Saved entries
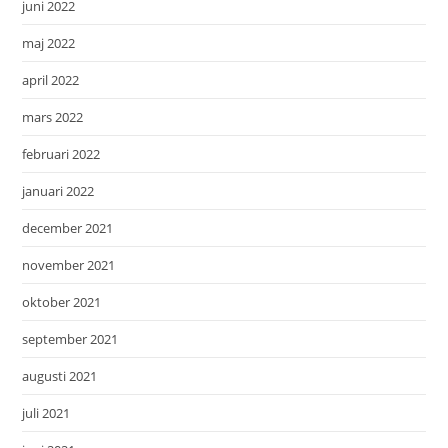
juni 2022
maj 2022
april 2022
mars 2022
februari 2022
januari 2022
december 2021
november 2021
oktober 2021
september 2021
augusti 2021
juli 2021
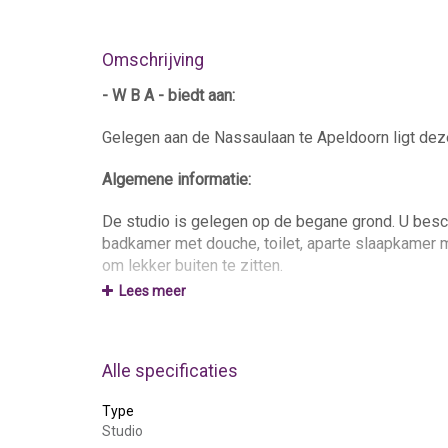
Omschrijving
- W B A - biedt aan:
Gelegen aan de Nassaulaan te Apeldoorn ligt deze
Algemene informatie:
De studio is gelegen op de begane grond. U besc
badkamer met douche, toilet, aparte slaapkamer 
om lekker buiten te zitten.
Lees meer
Op dit adres heb je een eigen huisnummer waarop j
Recent is het pand voorzien van dak, vloer en geve
Alle specificaties
De Nassaulaan, gelegen in De Parken, is goed ber
Type
van het centrum van Apeldoorn, loopafstand van ee
Studio
omgeving op slechts 8 minuten rijden.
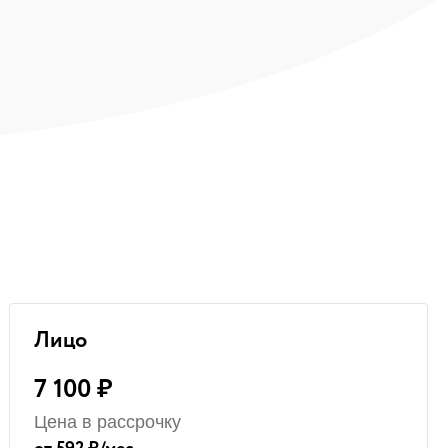
!
Лицо
7 100 ₽
Цена в рассрочку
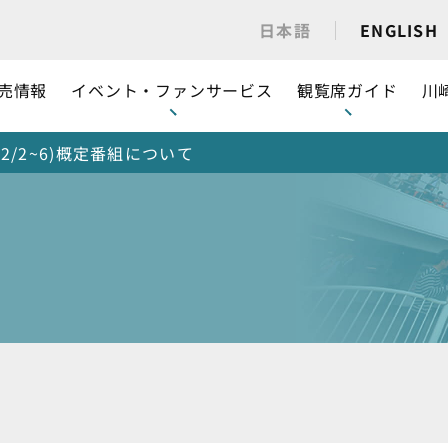
日本語
ENGLISH
売情報
イベント・ファンサービス
観覧席ガイド
川
2/2~6)概定番組について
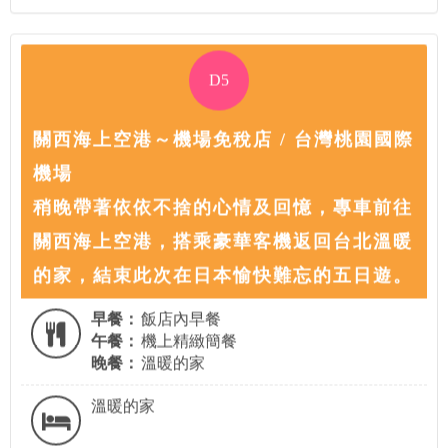
D5
關西海上空港～機場免稅店 / 台灣桃園國際
機場
稍晚帶著依依不捨的心情及回憶，專車前往
關西海上空港，搭乘豪華客機返回台北溫暖
的家，結束此次在日本愉快難忘的五日遊。
早餐：
飯店內早餐
午餐：
機上精緻簡餐
晚餐：
溫暖的家
溫暖的家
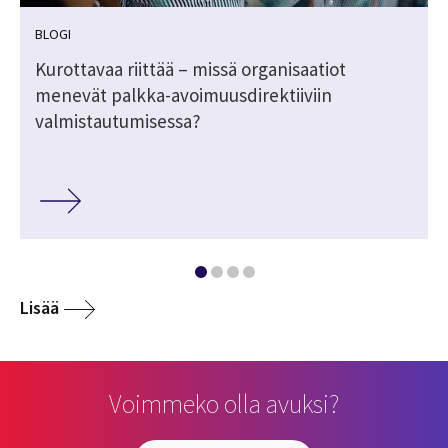
BLOGI
Kurottavaa riittää – missä organisaatiot
menevät palkka-avoimuusdirektiiviin
valmistautumisessa?
Lisää
Voimmeko olla avuksi?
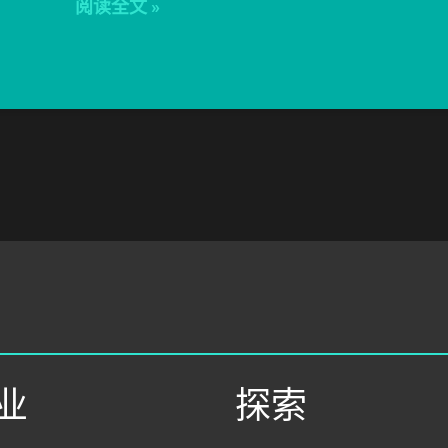
阅读全文
»
业
探索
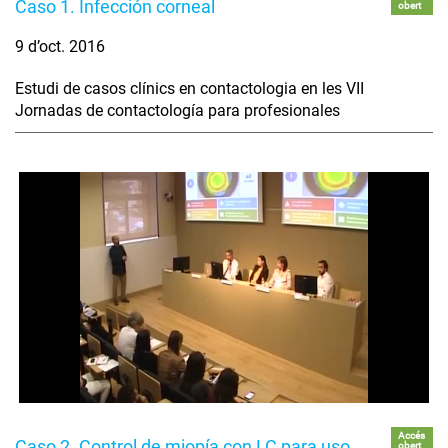
Caso 1. Infección corneal
obert
9 d’oct. 2016
Estudi de casos clínics en contactologia en les VII
Jornadas de contactología para profesionales
Accés
Caso 2. Control de miopía con LC para uso
obert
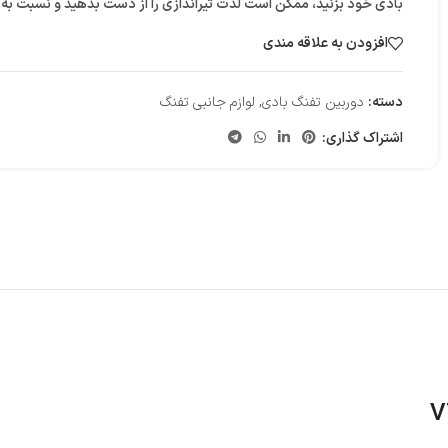
بادی
خود بزنید، ممکن است لذت تیراندازی را از دست بدهید و نسبت به
افزودن به علاقه مندی
دسته:
دوربین تفنگ بادی
,
لوازم جانبی تفنگ
اشتراک گذاری:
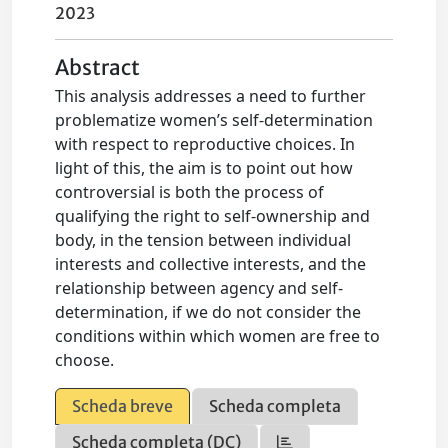
2023
Abstract
This analysis addresses a need to further
problematize women’s self-determination
with respect to reproductive choices. In
light of this, the aim is to point out how
controversial is both the process of
qualifying the right to self-ownership and
body, in the tension between individual
interests and collective interests, and the
relationship between agency and self-
determination, if we do not consider the
conditions within which women are free to
choose.
Scheda breve
Scheda completa
Scheda completa (DC)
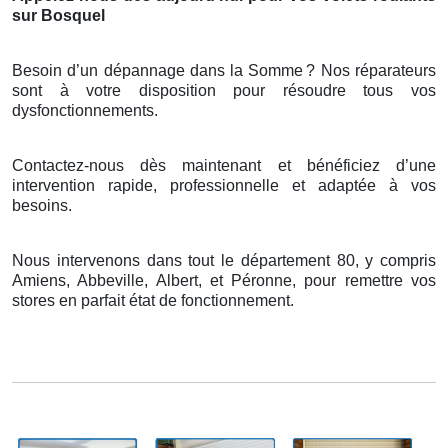
sur Bosquel
Besoin d’un dépannage dans la Somme
? Nos r
é
parateurs
sont
à
votre disposition pour r
é
soudre tous vos
dysfonctionnements.
Contactez-nous dès maintenant et bénéficiez d’une
intervention rapide, professionnelle et adaptée à vos
besoins.
Nous intervenons dans tout le département 80, y compris
Amiens, Abbeville, Albert, et Péronne, pour remettre vos
stores en parfait état de fonctionnement.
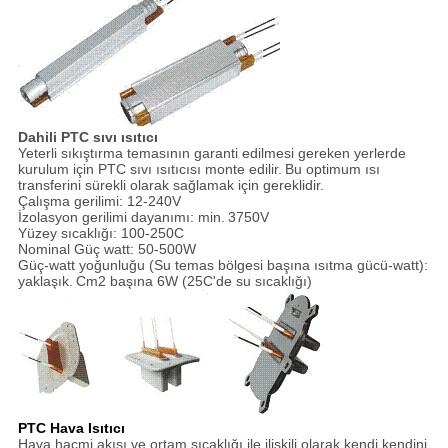
Dahili PTC sıvı ısıtıcı
Yeterli sıkıştırma temasının garanti edilmesi gereken yerlerde
kurulum için PTC sıvı ısıtıcısı monte edilir.
Bu optimum ısı
transferini sürekli olarak sağlamak için gereklidir.
Çalışma gerilimi: 12-240V
İzolasyon gerilimi dayanımı: min.
3750V
Yüzey sıcaklığı: 100-250C
Nominal Güç watt: 50-500W
Güç-watt yoğunluğu (Su temas bölgesi başına ısıtma gücü-watt):
yaklaşık.
Cm2 başına 6W (25C'de su sıcaklığı)
PTC Hava Isıtıcı
Hava hacmi akışı ve ortam sıcaklığı ile ilişkili olarak kendi kendini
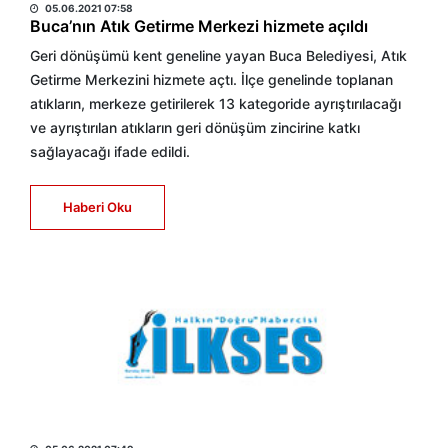
05.06.2021 07:58
Buca’nın Atık Getirme Merkezi hizmete açıldı
Geri dönüşümü kent geneline yayan Buca Belediyesi, Atık
Getirme Merkezini hizmete açtı. İlçe genelinde toplanan
atıkların, merkeze getirilerek 13 kategoride ayrıştırılacağı
ve ayrıştırılan atıkların geri dönüşüm zincirine katkı
sağlayacağı ifade edildi.
Haberi Oku
HABER MERKEZİ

* _Work required_
Count the lines above that contain the word "Nassaulaan", matching upper and lower case exactly. Give only the number.

* _Answer to the exercise_
2